Pakistan’s Inter-Services Intelligence agency has detained another top Afghan Taliban leader. Agha Jan Mohtasim, the former Finance Minister during the Taliban regime and the son-in-law of Mullah Mohammed Omar, the leader of the Taliban, is said to have been arrested along with three associates, according to The Daily Mail and The Associated Press. US intelligence officials contacted by The Long War Journal would not comment on reports of Mohtasim’s arrest.
Pakistani intelligence officials are said to be interrogating Mohtasim, who was detained in a raid in Karachi. The date of his capture was not disclosed.
Mohtasim is thought to be one of several candidates to take over the Quetta Shura after Mullah Abdul Ghani Baradar was detained by Pakistani security forces sometime in January of Febuary of this year. Mohtasim is said to be a close confidant to Mullah Omar. [See LWJ report, “The Afghan Taliban’s top leaders,” for more details]

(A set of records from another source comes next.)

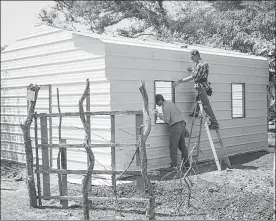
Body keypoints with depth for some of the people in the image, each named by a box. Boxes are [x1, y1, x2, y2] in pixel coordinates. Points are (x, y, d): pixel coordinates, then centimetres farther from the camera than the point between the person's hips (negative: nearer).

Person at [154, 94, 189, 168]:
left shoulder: (165, 107, -11)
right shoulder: (171, 103, 15)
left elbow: (167, 120, -15)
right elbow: (179, 112, 22)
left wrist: (159, 115, -11)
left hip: (175, 127, -9)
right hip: (182, 124, 9)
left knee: (173, 147, -2)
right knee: (182, 146, 15)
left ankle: (174, 166, -1)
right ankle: (186, 163, 20)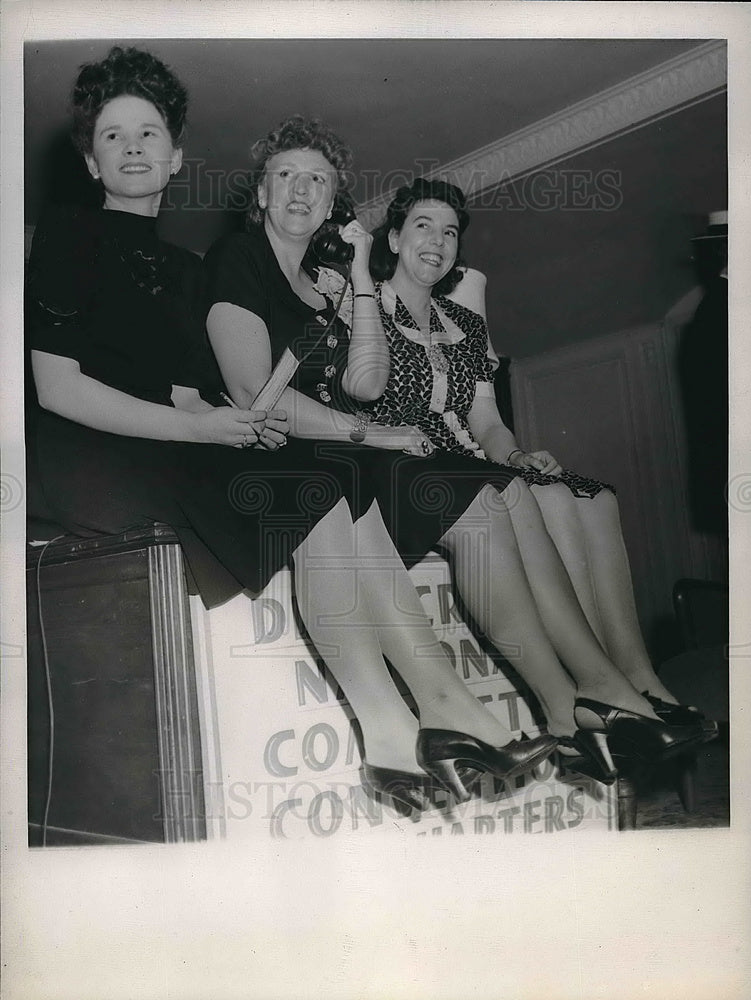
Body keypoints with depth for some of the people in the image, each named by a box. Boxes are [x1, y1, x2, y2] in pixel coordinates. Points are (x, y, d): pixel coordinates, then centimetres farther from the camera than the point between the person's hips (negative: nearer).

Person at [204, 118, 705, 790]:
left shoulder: (322, 276, 21)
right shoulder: (237, 258, 1)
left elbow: (363, 383, 7)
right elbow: (254, 394, -13)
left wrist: (357, 278, 4)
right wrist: (372, 434, -11)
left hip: (336, 454, 7)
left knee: (479, 505, -10)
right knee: (351, 504, -38)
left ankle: (565, 702, -13)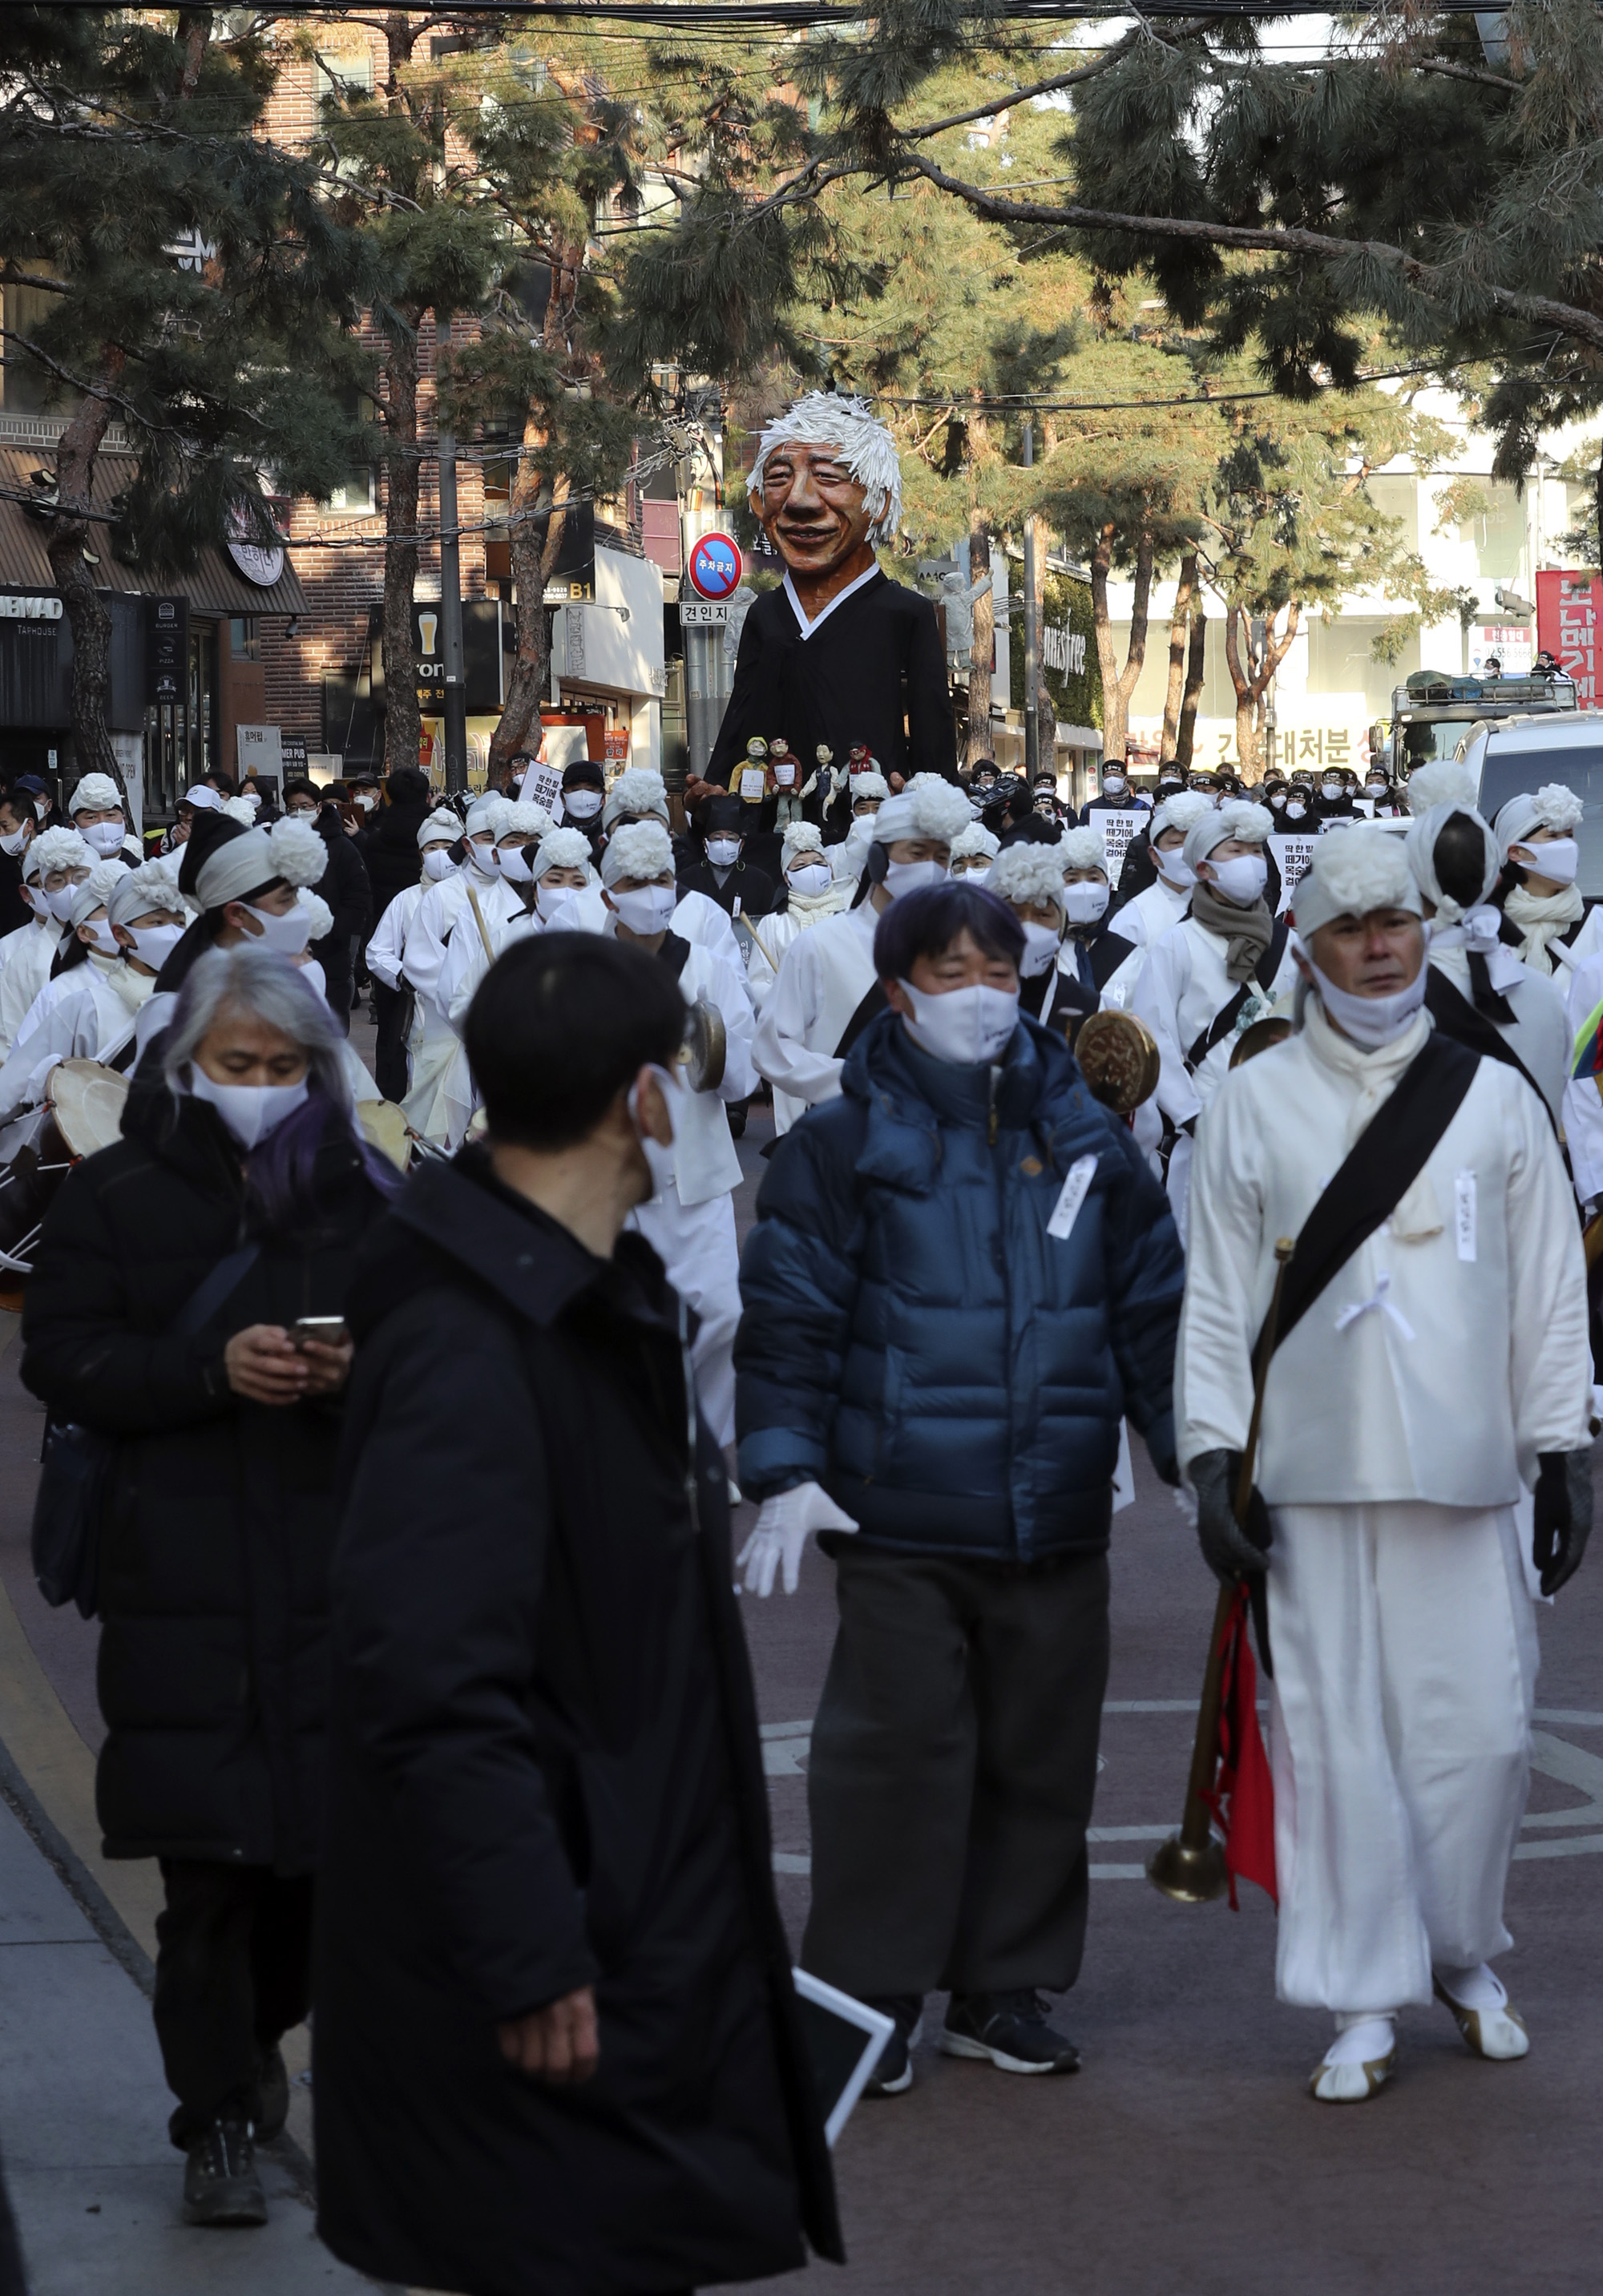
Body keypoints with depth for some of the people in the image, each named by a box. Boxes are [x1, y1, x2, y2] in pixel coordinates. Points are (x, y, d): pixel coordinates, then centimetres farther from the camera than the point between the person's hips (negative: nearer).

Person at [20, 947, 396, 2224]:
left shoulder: (368, 1195, 10)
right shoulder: (117, 1197, 5)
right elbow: (61, 1363, -2)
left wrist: (356, 1372, -12)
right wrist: (213, 1368, -16)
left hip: (336, 1576, 2)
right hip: (180, 1580, -2)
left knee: (331, 1844, 2)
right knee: (208, 1865, -4)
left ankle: (256, 2032, 32)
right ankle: (219, 2124, 7)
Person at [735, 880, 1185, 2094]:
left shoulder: (1088, 1139, 10)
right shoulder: (844, 1142, -1)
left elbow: (1155, 1303, 15)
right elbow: (789, 1313, -3)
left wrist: (1192, 1447, 11)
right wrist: (785, 1468, -11)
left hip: (1058, 1519, 4)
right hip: (900, 1512, -4)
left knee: (1042, 1756, 9)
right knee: (900, 1752, -2)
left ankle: (1003, 1986, 22)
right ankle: (869, 1995, 10)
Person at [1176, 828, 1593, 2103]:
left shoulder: (1495, 1097, 8)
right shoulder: (1256, 1101, 5)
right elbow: (1217, 1293, 5)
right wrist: (1214, 1455, -2)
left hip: (1463, 1473, 1)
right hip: (1312, 1473, -1)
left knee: (1482, 1727, 1)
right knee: (1335, 1735, 0)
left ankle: (1465, 1955, 24)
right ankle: (1366, 2000, 9)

If Mohtasim is in Pakistani custody, he would be the sixth member of the Afghan Taliban’s top council to be detained this year. Over the past two months, Pakistani security forces have detained Mullah Abdul Ghani Baradar, the second in command of the Taliban and the director of the council; Maulvi Abdul Kabir, the leader of the Peshawar Regional Military Shura; Mullah Abdul Salam, the shadow governor of Kunduz; Mullah Mir Mohammed, the shadow governor of Baghlan province; and Mohammed Younis, the former shadow governor of Zabul province.

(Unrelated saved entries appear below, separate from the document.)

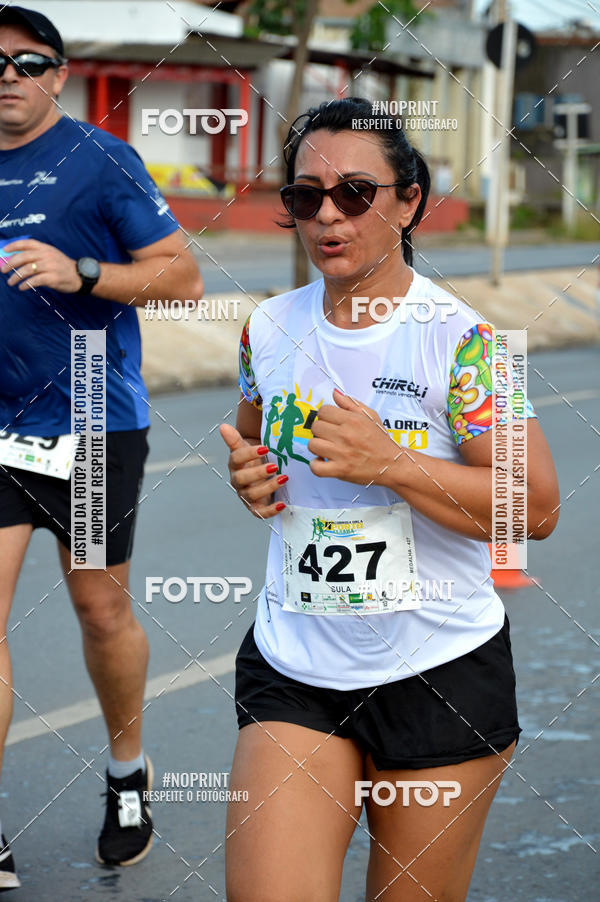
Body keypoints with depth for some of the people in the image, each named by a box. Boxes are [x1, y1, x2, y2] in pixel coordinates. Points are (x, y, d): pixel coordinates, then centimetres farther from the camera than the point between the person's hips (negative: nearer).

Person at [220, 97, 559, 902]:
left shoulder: (459, 339, -12)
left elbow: (536, 507, -15)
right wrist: (249, 477, 0)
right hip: (293, 671, 3)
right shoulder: (271, 328, 4)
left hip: (442, 673, -3)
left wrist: (390, 464, -24)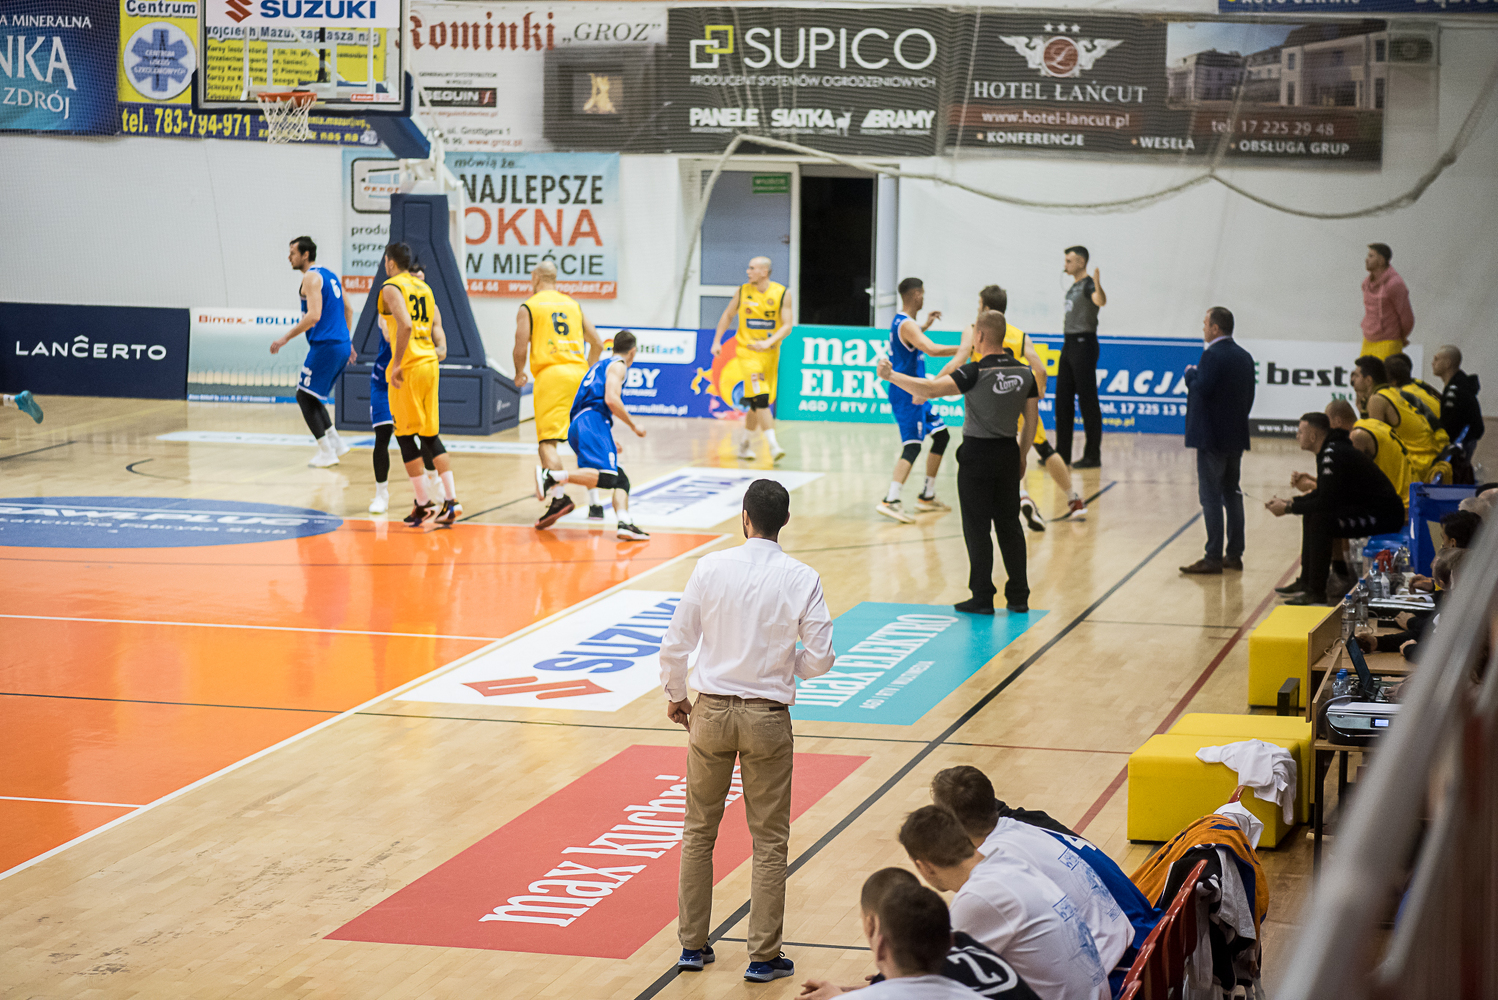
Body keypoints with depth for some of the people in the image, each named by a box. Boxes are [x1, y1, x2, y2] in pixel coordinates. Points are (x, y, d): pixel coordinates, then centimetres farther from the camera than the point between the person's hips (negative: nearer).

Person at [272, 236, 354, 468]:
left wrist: (285, 338, -19)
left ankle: (327, 452, -3)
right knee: (310, 396, 19)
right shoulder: (329, 275, 18)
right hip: (341, 345, 10)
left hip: (325, 345, -10)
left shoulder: (311, 277, -12)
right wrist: (346, 339, 28)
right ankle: (335, 442, 15)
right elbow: (348, 309, 23)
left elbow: (313, 316, -23)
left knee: (304, 396, -2)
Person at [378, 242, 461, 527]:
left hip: (408, 366, -7)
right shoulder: (424, 288, 17)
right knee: (431, 436, 11)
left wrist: (397, 364, -19)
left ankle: (424, 505, 1)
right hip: (430, 363, 7)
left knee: (405, 436, 1)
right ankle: (450, 501, 4)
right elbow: (437, 329, 16)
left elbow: (405, 324, -22)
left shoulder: (391, 287, -7)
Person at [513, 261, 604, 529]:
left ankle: (559, 496, -28)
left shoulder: (528, 307, 4)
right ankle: (594, 503, 13)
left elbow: (521, 348, -3)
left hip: (550, 375, -5)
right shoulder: (573, 305, 19)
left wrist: (519, 374, 16)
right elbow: (597, 344, 17)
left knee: (547, 442, -8)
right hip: (579, 371, 5)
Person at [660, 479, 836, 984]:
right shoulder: (801, 579, -10)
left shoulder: (711, 568, -7)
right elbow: (820, 658, -9)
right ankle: (764, 956, 11)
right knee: (769, 842, 9)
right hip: (767, 717, -1)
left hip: (710, 712, 1)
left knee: (699, 832, 16)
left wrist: (675, 696, 12)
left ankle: (692, 945, 22)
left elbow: (675, 644, -4)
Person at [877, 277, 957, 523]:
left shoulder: (901, 322, 13)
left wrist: (925, 325, 38)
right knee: (912, 446, -16)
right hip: (906, 394, -11)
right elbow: (932, 349, -33)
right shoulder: (907, 325, -19)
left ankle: (927, 496, 20)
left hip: (914, 392, 11)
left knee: (941, 435, 16)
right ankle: (890, 501, -25)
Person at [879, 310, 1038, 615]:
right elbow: (1032, 420, 9)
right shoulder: (1024, 372, 2)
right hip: (1008, 453, 6)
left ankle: (982, 598, 5)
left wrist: (891, 376, -14)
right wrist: (1022, 456, 20)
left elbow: (929, 389, -23)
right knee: (1009, 525, 12)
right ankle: (1019, 597, 14)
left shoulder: (977, 372, -17)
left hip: (977, 455, -6)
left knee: (977, 528, 2)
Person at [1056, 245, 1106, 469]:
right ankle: (1062, 453, 17)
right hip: (1068, 343, 10)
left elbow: (1101, 301, -33)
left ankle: (1093, 455, -4)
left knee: (1087, 400, -7)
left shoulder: (1088, 285, -11)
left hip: (1083, 344, -10)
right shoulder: (1073, 287, 17)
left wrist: (1098, 284, -53)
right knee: (1063, 400, 11)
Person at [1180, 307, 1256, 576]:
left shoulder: (1212, 356, -16)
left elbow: (1201, 389, -22)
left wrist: (1191, 374, -4)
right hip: (1236, 437, 8)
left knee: (1210, 496, -5)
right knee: (1232, 493, 15)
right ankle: (1234, 554, 18)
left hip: (1212, 438, -8)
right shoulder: (1244, 357, 9)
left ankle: (1213, 557, -5)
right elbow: (1249, 397, 12)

Baradar and Younis, like Mohtasim, are reported to have been detained in Karachi. The Afghan Taliban began moving key members of the Quetta Shura to Karachi last fall after the US threatened to strike the Taliban leadership based in the city of Quetta using unmanned Predator and Reaper attack aircraft.
Afghanistan has sought the extradition of Baradar, Kabir, Salam, Mir Mohammed, and Younis, but a top Pakistani court blocked any transfer until the court rules on their status.
Pakistan’s motivations for detaining the top leaders of the Afghan Taliban after allowing them to operate on Pakistani soil for more than eight years have been questioned. Some analysts believe the Pakistani military establishment and the government have begun to see the Afghan Taliban as a real threat to Pakistan’s security. Other analysts think the Pakistanis are attempting to seize control of or sabotage a possible negotiated settlement to the war in Afghanistan, while currying favor with the US, which has been critical of Pakistan’s inaction against the Taliban’s leaders. [See LWJ report, “Another senior Afghan Taliban leader detained in Pakistan,” for more details.]